SECCIÓN DEL DOCUMENTO —
● ● ● ●

Bajo el mandato de Porfirio Díaz existieron proyectos para promover el cultivo de la vid en todos los estados de la República. Así mismo, la llegada del ferrocarril en 1890, permitió que los vinos fueran transportados bajo refrigeración y se logró llevar uvas a estados donde no se cultivaban. Durante esta época, la ciudad de Parras, ubicada en Coahuila, se consolida como el centro vitivinícola más importante del país, aunque su principal producto era el aguardiente y no el vino; a pesar de esto, los vinos mexicanos estaban bien posicionados en el mercado nacional, en Texas y Nuevo México.
Durante la Revolución Mexicana, en 1910, se abandonaron los viñedos, debido a los asaltos a las haciendas y la falta de personal para atender las plantaciones. Posteriormente, la inestabilidad en el gobierno mexicano no motivó el desarrollo de la vitivinicultura en el país. No fue hasta 1939 que se recupera el sector y la superficie total de viñedos en el país alcanza las 15,000 hectáreas.
En los años cuarenta, las políticas proteccionistas de Lázaro Cárdenas fomentaron la llegada de grandes productores internacionales, que trajeron capital y tecnología para impulsar la industria vitivinícola local. No obstante, en la década de los ochenta, la firma de un acuerdo comercial permitió la reducción de aranceles y el ingreso masivo de vinos y licores extranjeros, lo cual volvió a afectar la industria nacional. Finalmente, la crisis económica de 1994 dejó a muchos productores al borde del colapso, forzándolos a detener su producción y tratar de sobrevivir cultivando otros alimentos. Para 1996, solo siete bodegas permanecían activas en todo el país.
Es evidente que el sector vitivinícola mexicano ha pasado por muchas adversidades a lo largo del tiempo. Sin embargo, gracias a la dedicación y esfuerzo de los bodegueros, enólogos, instituciones y entusiastas que nunca han dejado de creer en el vino mexicano, la vitivinicultura ha resurgido con fuerza en el país. Actualmente, el vino se cultiva en 14 estados de México y los productores han logrado posicionar en el mercado sus bodegas con vinos de gran calidad que ganan numerosos premios internacionales.

● ● ● ●

MATERIAL PROPORCIONADO —
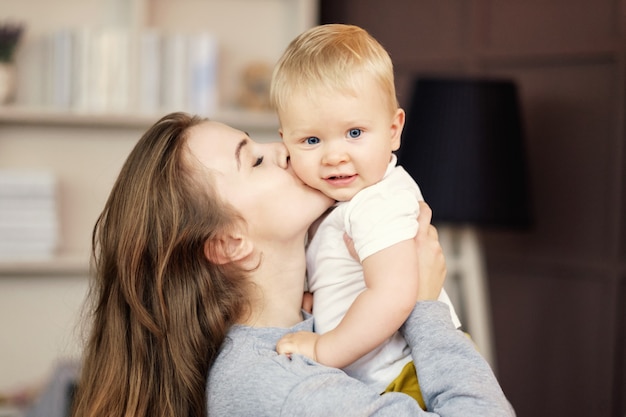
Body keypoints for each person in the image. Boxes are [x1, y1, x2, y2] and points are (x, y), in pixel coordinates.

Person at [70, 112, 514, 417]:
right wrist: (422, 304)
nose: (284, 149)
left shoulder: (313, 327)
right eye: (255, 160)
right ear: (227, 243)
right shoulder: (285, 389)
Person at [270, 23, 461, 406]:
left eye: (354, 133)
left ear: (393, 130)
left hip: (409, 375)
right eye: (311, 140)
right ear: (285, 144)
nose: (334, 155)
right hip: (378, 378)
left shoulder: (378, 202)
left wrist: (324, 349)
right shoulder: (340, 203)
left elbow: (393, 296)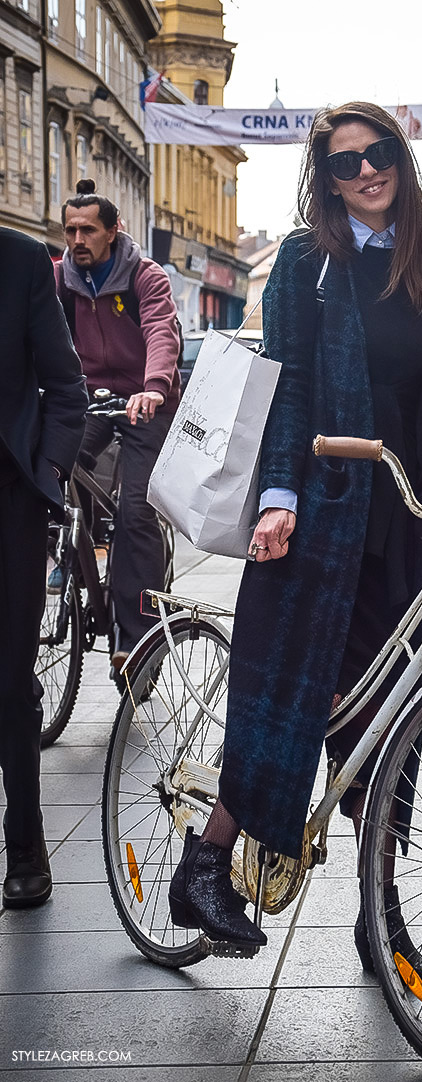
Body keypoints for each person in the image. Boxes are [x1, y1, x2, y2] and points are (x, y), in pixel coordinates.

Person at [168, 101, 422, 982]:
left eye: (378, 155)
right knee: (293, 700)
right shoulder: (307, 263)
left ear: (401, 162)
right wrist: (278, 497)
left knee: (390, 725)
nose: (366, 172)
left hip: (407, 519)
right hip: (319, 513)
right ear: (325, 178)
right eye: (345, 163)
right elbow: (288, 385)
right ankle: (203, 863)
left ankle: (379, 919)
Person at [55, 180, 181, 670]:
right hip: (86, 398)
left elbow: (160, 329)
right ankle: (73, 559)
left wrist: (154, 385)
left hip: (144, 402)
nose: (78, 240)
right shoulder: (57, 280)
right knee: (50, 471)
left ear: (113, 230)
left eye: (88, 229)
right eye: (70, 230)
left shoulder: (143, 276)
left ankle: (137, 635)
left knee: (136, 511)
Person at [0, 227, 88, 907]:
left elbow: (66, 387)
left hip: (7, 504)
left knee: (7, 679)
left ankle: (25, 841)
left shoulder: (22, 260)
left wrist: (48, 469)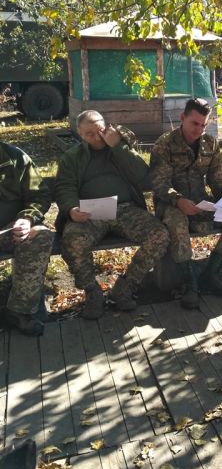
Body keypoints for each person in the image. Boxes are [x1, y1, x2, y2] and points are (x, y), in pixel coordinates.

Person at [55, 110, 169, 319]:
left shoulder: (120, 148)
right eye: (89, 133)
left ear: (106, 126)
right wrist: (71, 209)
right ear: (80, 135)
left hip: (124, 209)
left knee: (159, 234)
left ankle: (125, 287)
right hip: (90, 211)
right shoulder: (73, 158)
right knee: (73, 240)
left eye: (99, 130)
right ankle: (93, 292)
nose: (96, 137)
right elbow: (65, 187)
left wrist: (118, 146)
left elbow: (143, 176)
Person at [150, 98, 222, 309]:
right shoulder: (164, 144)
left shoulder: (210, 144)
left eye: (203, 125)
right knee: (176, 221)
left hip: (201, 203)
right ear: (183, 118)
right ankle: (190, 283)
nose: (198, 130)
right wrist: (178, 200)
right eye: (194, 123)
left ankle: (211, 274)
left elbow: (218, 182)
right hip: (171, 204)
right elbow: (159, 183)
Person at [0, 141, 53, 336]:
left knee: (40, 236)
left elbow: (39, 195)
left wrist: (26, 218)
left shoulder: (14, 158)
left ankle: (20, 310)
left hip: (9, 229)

● ● ● ●

TAREA A REALIZAR — En el texto sobre la historia del vino en México, ¿cuántas bodegas seguían activas en todo el país en 1996?

RESPUESTA — Solo siete bodegas.